Keeping intermediates is useful for debugging, method development, or detailed inspection of how the reconstruction evolves across iterations.
Disabling this option saves disk space, which is usually preferable for routine use.
## GPU Execution
The protocol can use GPU acceleration for significant angular assignment and Fourier reconstruction.
GPU execution is enabled by default. If GPU execution is requested but the required Xmipp CUDA programs are not available, the protocol reports a validation error.
GPU acceleration is especially useful because the protocol may generate projection galleries and perform many orientation-assignment and reconstruction steps.
## Volume Centering and Masking
After each reconstruction, the protocol performs centering operations and applies a circular mask.
The centering step compares the volume with its mirrored version and locally aligns it. This helps keep the reconstructed density centered during iterations.
The circular mask removes density outside the expected volume support and reduces the influence of peripheral noise.
These operations are part of the internal stabilization of the reconstruction.
## Output Volume
The main output is outputVolume.
This is the final reconstructed volume from the last completed iteration.
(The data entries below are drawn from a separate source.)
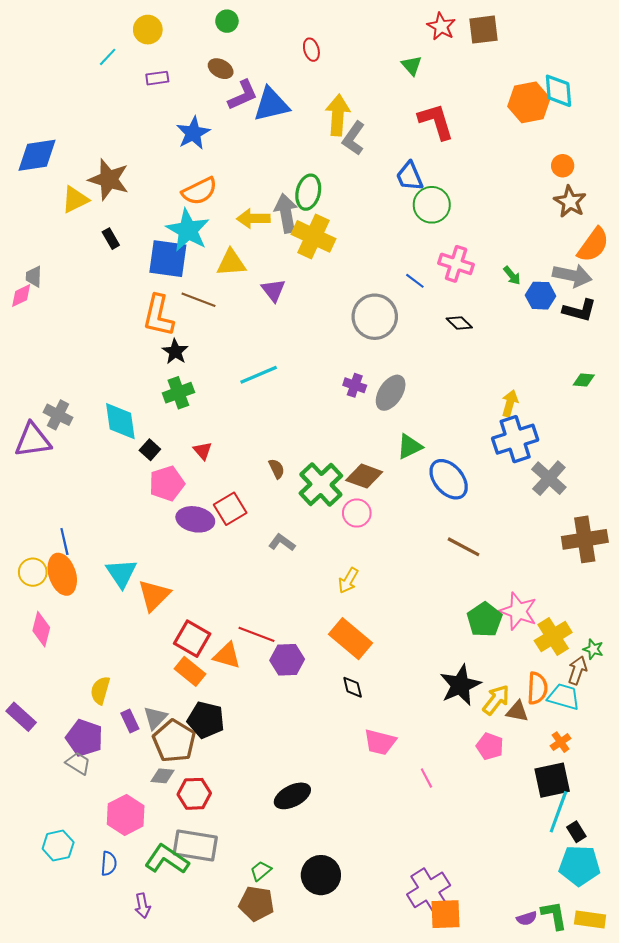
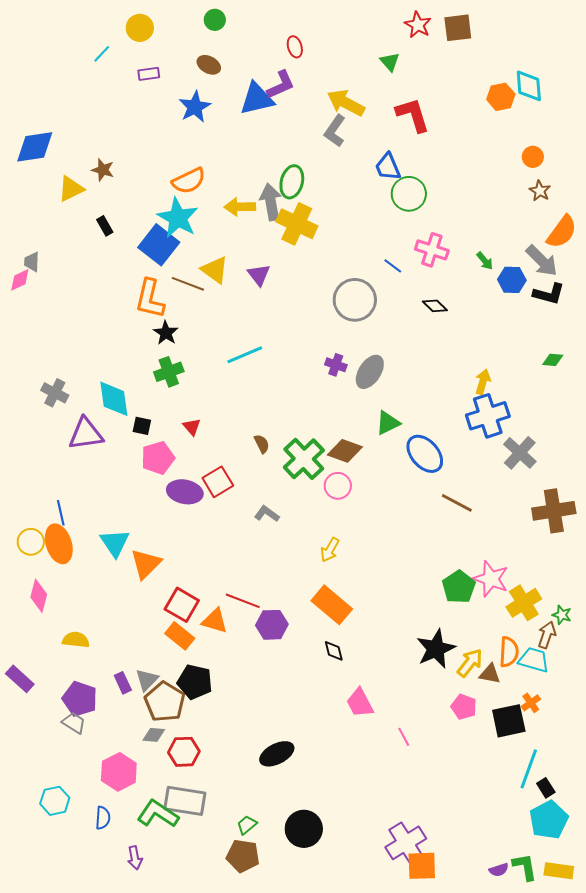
purple L-shape: (243, 95) -> (281, 85), moved
orange hexagon: (529, 102) -> (501, 97), size x0.7
yellow arrow: (338, 115) -> (346, 103), moved, turned -66
blue star: (193, 133) -> (195, 107), moved
brown star: (109, 179) -> (103, 170), size x0.6
brown star: (570, 202) -> (540, 191), size x0.7
blue square: (168, 259) -> (159, 245), turned 30
yellow triangle: (231, 263) -> (215, 270), moved, turned 40
gray arrow: (572, 276) -> (542, 261), turned 33
purple triangle: (33, 440) -> (86, 434), moved
black square: (150, 450) -> (142, 426), turned -30
brown line: (463, 547) -> (457, 503), moved
yellow semicircle: (100, 690) -> (76, 640), moved, turned 80
pink trapezoid: (380, 742) -> (360, 703), turned 48
black square: (552, 780) -> (509, 721), moved
cyan pentagon: (580, 866) -> (549, 820), turned -30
The volume is converted to MRC format and registered in Scipion with the sampling rate of the input image set.
The output volume should be interpreted as an initial model suitable for later 3D refinement, not as a final high-resolution reconstruction.
## Interpreting the Result
The reconstructed volume represents the structure supported by statistically significant matches between the input 2D images and projections of the evolving 3D map.
A good result should show a plausible global shape consistent with the 2D classes. Fine details should not be overinterpreted at this stage.
Poor results may occur if the input classes are noisy, if there are too few representative views, if the symmetry is wrong, if the significance criteria are too strict, or if a reference volume biases the search incorrectly.
## Practical Recommendations
Use clean and representative 2D class averages as input. Remove obvious junk classes before running the protocol.
Use c1 unless the symmetry is known and biologically justified.
Start with the default significance schedule. If the reconstruction is too noisy, the final significance may be too strict or too few classes may be contributing.
Use a reference volume only as a rough guide. Avoid highly detailed references that could bias the initial model.
Use tilt restrictions only when the expected orientation range is known, such as side-view-dominated fiber datasets.
Enable the maximum-resolution option when you want to focus the search on low-resolution shape and reduce the influence of noise.
Inspect the final volume as an initial model and validate it through subsequent refinement and comparison with the input 2D classes.
## Final Perspective
Reconstruct Significant is an initial-volume generation protocol based on statistically weighted angular assignments.
For biological users, its value is that it can produce a plausible starting volume from 2D classes or averages while controlling which image-to-projection matches are allowed to influence the reconstruction.
The protocol is most useful when the input classes are clean, the symmetry and tilt-range assumptions are appropriate, and the output is treated as a starting point for further refinement rather than as a final map.